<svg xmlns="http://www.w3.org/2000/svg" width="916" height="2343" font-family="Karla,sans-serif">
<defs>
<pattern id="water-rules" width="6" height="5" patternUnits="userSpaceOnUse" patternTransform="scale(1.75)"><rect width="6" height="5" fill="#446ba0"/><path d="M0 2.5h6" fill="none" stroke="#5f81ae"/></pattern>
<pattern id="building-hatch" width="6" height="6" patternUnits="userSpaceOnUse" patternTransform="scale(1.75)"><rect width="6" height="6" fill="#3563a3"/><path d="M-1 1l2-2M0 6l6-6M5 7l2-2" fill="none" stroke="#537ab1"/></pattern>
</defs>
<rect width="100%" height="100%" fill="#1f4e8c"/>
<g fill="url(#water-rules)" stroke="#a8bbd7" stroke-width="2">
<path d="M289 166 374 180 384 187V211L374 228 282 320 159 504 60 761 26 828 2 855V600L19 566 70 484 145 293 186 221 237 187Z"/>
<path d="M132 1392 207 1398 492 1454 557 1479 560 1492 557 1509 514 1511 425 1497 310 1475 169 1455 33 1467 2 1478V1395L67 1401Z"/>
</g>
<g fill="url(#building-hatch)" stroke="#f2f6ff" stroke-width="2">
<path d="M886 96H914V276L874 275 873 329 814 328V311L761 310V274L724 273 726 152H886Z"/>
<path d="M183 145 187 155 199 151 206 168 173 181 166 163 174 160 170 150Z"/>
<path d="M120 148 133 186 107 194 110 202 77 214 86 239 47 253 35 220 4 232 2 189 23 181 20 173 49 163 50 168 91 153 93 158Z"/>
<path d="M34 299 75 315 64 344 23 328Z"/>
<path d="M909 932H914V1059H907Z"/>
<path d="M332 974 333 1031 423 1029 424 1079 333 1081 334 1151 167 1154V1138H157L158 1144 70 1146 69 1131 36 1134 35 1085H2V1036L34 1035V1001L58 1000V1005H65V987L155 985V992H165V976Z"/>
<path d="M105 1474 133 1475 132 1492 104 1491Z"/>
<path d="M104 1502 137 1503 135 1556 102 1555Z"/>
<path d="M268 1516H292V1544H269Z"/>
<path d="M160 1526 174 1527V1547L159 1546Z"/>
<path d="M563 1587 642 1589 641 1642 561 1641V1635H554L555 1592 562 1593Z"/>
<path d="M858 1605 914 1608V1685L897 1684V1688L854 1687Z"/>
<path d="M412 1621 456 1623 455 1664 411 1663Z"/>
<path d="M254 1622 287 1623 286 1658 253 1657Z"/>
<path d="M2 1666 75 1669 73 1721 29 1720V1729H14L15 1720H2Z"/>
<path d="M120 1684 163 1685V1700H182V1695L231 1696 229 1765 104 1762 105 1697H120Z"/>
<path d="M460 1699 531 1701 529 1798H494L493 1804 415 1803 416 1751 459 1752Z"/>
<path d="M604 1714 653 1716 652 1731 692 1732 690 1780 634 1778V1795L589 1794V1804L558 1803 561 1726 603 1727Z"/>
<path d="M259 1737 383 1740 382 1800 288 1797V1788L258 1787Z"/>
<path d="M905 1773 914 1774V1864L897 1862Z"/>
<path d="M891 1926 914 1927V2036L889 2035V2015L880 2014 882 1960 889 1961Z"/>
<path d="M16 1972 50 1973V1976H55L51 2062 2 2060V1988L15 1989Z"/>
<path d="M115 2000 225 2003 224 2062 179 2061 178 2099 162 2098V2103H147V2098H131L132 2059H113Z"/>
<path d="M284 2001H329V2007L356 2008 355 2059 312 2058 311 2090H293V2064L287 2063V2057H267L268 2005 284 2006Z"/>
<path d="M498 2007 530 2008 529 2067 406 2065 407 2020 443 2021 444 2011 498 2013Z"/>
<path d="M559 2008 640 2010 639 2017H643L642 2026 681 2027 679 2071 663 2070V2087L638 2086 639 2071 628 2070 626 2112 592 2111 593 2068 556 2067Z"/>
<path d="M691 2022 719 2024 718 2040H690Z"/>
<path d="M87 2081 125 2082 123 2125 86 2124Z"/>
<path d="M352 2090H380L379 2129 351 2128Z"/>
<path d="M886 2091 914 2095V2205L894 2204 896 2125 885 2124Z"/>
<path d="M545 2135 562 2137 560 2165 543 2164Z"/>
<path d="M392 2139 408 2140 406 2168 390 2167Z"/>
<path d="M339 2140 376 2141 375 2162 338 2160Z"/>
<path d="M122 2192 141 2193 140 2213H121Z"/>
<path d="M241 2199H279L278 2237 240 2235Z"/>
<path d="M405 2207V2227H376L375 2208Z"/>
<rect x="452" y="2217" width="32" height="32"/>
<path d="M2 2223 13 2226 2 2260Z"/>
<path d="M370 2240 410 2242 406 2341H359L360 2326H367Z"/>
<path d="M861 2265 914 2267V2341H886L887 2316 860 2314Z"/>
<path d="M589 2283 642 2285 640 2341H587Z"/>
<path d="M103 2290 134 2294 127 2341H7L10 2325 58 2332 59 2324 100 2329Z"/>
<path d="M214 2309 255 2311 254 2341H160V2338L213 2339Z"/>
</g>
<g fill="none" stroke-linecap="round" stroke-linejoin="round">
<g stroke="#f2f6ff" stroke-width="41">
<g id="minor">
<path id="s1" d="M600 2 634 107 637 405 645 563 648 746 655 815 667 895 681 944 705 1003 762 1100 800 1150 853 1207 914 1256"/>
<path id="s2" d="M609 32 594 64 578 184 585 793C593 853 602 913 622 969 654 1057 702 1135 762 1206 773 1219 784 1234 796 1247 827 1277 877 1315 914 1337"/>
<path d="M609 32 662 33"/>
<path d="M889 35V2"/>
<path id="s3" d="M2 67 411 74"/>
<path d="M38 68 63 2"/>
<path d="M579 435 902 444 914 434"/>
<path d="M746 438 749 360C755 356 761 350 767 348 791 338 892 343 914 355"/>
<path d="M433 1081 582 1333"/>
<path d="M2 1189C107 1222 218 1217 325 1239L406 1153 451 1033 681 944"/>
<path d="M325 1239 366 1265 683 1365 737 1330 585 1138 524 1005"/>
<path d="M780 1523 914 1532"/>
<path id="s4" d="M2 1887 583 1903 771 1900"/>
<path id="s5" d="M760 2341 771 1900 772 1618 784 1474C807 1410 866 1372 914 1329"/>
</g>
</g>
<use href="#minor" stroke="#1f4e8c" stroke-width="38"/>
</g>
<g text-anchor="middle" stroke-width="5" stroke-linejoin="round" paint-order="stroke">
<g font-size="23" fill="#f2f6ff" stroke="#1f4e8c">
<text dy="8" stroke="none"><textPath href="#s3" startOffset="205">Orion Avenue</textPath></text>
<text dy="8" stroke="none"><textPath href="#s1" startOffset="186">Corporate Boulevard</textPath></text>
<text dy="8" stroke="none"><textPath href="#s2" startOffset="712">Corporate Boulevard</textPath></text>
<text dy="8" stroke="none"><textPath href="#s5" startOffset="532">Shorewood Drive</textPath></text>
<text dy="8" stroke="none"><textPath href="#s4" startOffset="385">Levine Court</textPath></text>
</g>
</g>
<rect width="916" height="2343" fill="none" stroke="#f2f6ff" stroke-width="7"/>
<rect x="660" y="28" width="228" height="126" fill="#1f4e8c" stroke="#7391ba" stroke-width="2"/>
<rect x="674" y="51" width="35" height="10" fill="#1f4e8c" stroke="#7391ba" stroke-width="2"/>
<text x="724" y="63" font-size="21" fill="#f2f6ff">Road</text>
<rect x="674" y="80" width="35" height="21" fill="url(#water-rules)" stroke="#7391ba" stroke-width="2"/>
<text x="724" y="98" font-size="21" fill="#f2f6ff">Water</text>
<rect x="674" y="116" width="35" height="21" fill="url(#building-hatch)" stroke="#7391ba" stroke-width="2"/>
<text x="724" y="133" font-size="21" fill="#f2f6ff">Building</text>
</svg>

## WORK INSTRUCTION:
Down to the last line, restate the records exactly.

## RESULT OF THE TASK:
<svg xmlns="http://www.w3.org/2000/svg" width="916" height="2343" font-family="Karla,sans-serif">
<defs>
<pattern id="water-rules" width="6" height="5" patternUnits="userSpaceOnUse" patternTransform="scale(1.75)"><rect width="6" height="5" fill="#446ba0"/><path d="M0 2.5h6" fill="none" stroke="#5f81ae"/></pattern>
<pattern id="building-hatch" width="6" height="6" patternUnits="userSpaceOnUse" patternTransform="scale(1.75)"><rect width="6" height="6" fill="#3563a3"/><path d="M-1 1l2-2M0 6l6-6M5 7l2-2" fill="none" stroke="#537ab1"/></pattern>
</defs>
<rect width="100%" height="100%" fill="#1f4e8c"/>
<g fill="url(#water-rules)" stroke="#a8bbd7" stroke-width="2">
<path d="M289 166 374 180 384 187V211L374 228 282 320 159 504 60 761 26 828 2 855V600L19 566 70 484 145 293 186 221 237 187Z"/>
<path d="M132 1392 207 1398 492 1454 557 1479 560 1492 557 1509 514 1511 425 1497 310 1475 169 1455 33 1467 2 1478V1395L67 1401Z"/>
</g>
<g fill="url(#building-hatch)" stroke="#f2f6ff" stroke-width="2">
<path d="M886 96H914V276L874 275 873 329 814 328V311L761 310V274L724 273 726 152H886Z"/>
<path d="M183 145 187 155 199 151 206 168 173 181 166 163 174 160 170 150Z"/>
<path d="M120 148 133 186 107 194 110 202 77 214 86 239 47 253 35 220 4 232 2 189 23 181 20 173 49 163 50 168 91 153 93 158Z"/>
<path d="M34 299 75 315 64 344 23 328Z"/>
<path d="M909 932H914V1059H907Z"/>
<path d="M332 974 333 1031 423 1029 424 1079 333 1081 334 1151 167 1154V1138H157L158 1144 70 1146 69 1131 36 1134 35 1085H2V1036L34 1035V1001L58 1000V1005H65V987L155 985V992H165V976Z"/>
<path d="M105 1474 133 1475 132 1492 104 1491Z"/>
<path d="M104 1502 137 1503 135 1556 102 1555Z"/>
<path d="M268 1516H292V1544H269Z"/>
<path d="M160 1526 174 1527V1547L159 1546Z"/>
<path d="M563 1587 642 1589 641 1642 561 1641V1635H554L555 1592 562 1593Z"/>
<path d="M858 1605 914 1608V1685L897 1684V1688L854 1687Z"/>
<path d="M412 1621 456 1623 455 1664 411 1663Z"/>
<path d="M254 1622 287 1623 286 1658 253 1657Z"/>
<path d="M2 1666 75 1669 73 1721 29 1720V1729H14L15 1720H2Z"/>
<path d="M120 1684 163 1685V1700H182V1695L231 1696 229 1765 104 1762 105 1697H120Z"/>
<path d="M460 1699 531 1701 529 1798H494L493 1804 415 1803 416 1751 459 1752Z"/>
<path d="M604 1714 653 1716 652 1731 692 1732 690 1780 634 1778V1795L589 1794V1804L558 1803 561 1726 603 1727Z"/>
<path d="M259 1737 383 1740 382 1800 288 1797V1788L258 1787Z"/>
<path d="M905 1773 914 1774V1864L897 1862Z"/>
<path d="M891 1926 914 1927V2036L889 2035V2015L880 2014 882 1960 889 1961Z"/>
<path d="M16 1972 50 1973V1976H55L51 2062 2 2060V1988L15 1989Z"/>
<path d="M115 2000 225 2003 224 2062 179 2061 178 2099 162 2098V2103H147V2098H131L132 2059H113Z"/>
<path d="M284 2001H329V2007L356 2008 355 2059 312 2058 311 2090H293V2064L287 2063V2057H267L268 2005 284 2006Z"/>
<path d="M498 2007 530 2008 529 2067 406 2065 407 2020 443 2021 444 2011 498 2013Z"/>
<path d="M559 2008 640 2010 639 2017H643L642 2026 681 2027 679 2071 663 2070V2087L638 2086 639 2071 628 2070 626 2112 592 2111 593 2068 556 2067Z"/>
<path d="M691 2022 719 2024 718 2040H690Z"/>
<path d="M87 2081 125 2082 123 2125 86 2124Z"/>
<path d="M352 2090H380L379 2129 351 2128Z"/>
<path d="M886 2091 914 2095V2205L894 2204 896 2125 885 2124Z"/>
<path d="M545 2135 562 2137 560 2165 543 2164Z"/>
<path d="M392 2139 408 2140 406 2168 390 2167Z"/>
<path d="M339 2140 376 2141 375 2162 338 2160Z"/>
<path d="M122 2192 141 2193 140 2213H121Z"/>
<path d="M241 2199H279L278 2237 240 2235Z"/>
<path d="M405 2207V2227H376L375 2208Z"/>
<rect x="452" y="2217" width="32" height="32"/>
<path d="M2 2223 13 2226 2 2260Z"/>
<path d="M370 2240 410 2242 406 2341H359L360 2326H367Z"/>
<path d="M861 2265 914 2267V2341H886L887 2316 860 2314Z"/>
<path d="M589 2283 642 2285 640 2341H587Z"/>
<path d="M103 2290 134 2294 127 2341H7L10 2325 58 2332 59 2324 100 2329Z"/>
<path d="M214 2309 255 2311 254 2341H160V2338L213 2339Z"/>
</g>
<g fill="none" stroke-linecap="round" stroke-linejoin="round">
<g stroke="#f2f6ff" stroke-width="41">
<g id="minor">
<path id="s1" d="M600 2 634 107 637 405 645 563 648 746 655 815 667 895 681 944 705 1003 762 1100 800 1150 853 1207 914 1256"/>
<path id="s2" d="M609 32 594 64 578 184 585 793C593 853 602 913 622 969 654 1057 702 1135 762 1206 773 1219 784 1234 796 1247 827 1277 877 1315 914 1337"/>
<path d="M609 32 662 33"/>
<path d="M889 35V2"/>
<path id="s3" d="M2 67 411 74"/>
<path d="M38 68 63 2"/>
<path d="M579 435 902 444 914 434"/>
<path d="M746 438 749 360C755 356 761 350 767 348 791 338 892 343 914 355"/>
<path d="M433 1081 582 1333"/>
<path d="M2 1189C107 1222 218 1217 325 1239L406 1153 451 1033 681 944"/>
<path d="M325 1239 366 1265 683 1365 737 1330 585 1138 524 1005"/>
<path d="M780 1523 914 1532"/>
<path id="s4" d="M2 1887 583 1903 771 1900"/>
<path id="s5" d="M760 2341 771 1900 772 1618 784 1474C807 1410 866 1372 914 1329"/>
</g>
</g>
<use href="#minor" stroke="#1f4e8c" stroke-width="38"/>
</g>
<g text-anchor="middle" stroke-width="5" stroke-linejoin="round" paint-order="stroke">
<g font-size="23" fill="#f2f6ff" stroke="#1f4e8c">
<text dy="8" stroke="none"><textPath href="#s3" startOffset="205">Orion Avenue</textPath></text>
<text dy="8" stroke="none"><textPath href="#s1" startOffset="186">Corporate Boulevard</textPath></text>
<text dy="8" stroke="none"><textPath href="#s2" startOffset="712">Corporate Boulevard</textPath></text>
<text dy="8" stroke="none"><textPath href="#s5" startOffset="532">Shorewood Drive</textPath></text>
<text dy="8" stroke="none"><textPath href="#s4" startOffset="385">Levine Court</textPath></text>
</g>
</g>
<rect width="916" height="2343" fill="none" stroke="#f2f6ff" stroke-width="7"/>
<rect x="660" y="28" width="228" height="126" fill="#1f4e8c" stroke="#7391ba" stroke-width="2"/>
<rect x="674" y="51" width="35" height="10" fill="#1f4e8c" stroke="#7391ba" stroke-width="2"/>
<text x="724" y="63" font-size="21" fill="#f2f6ff">Road</text>
<rect x="674" y="80" width="35" height="21" fill="url(#water-rules)" stroke="#7391ba" stroke-width="2"/>
<text x="724" y="98" font-size="21" fill="#f2f6ff">Water</text>
<rect x="674" y="116" width="35" height="21" fill="url(#building-hatch)" stroke="#7391ba" stroke-width="2"/>
<text x="724" y="133" font-size="21" fill="#f2f6ff">Building</text>
</svg>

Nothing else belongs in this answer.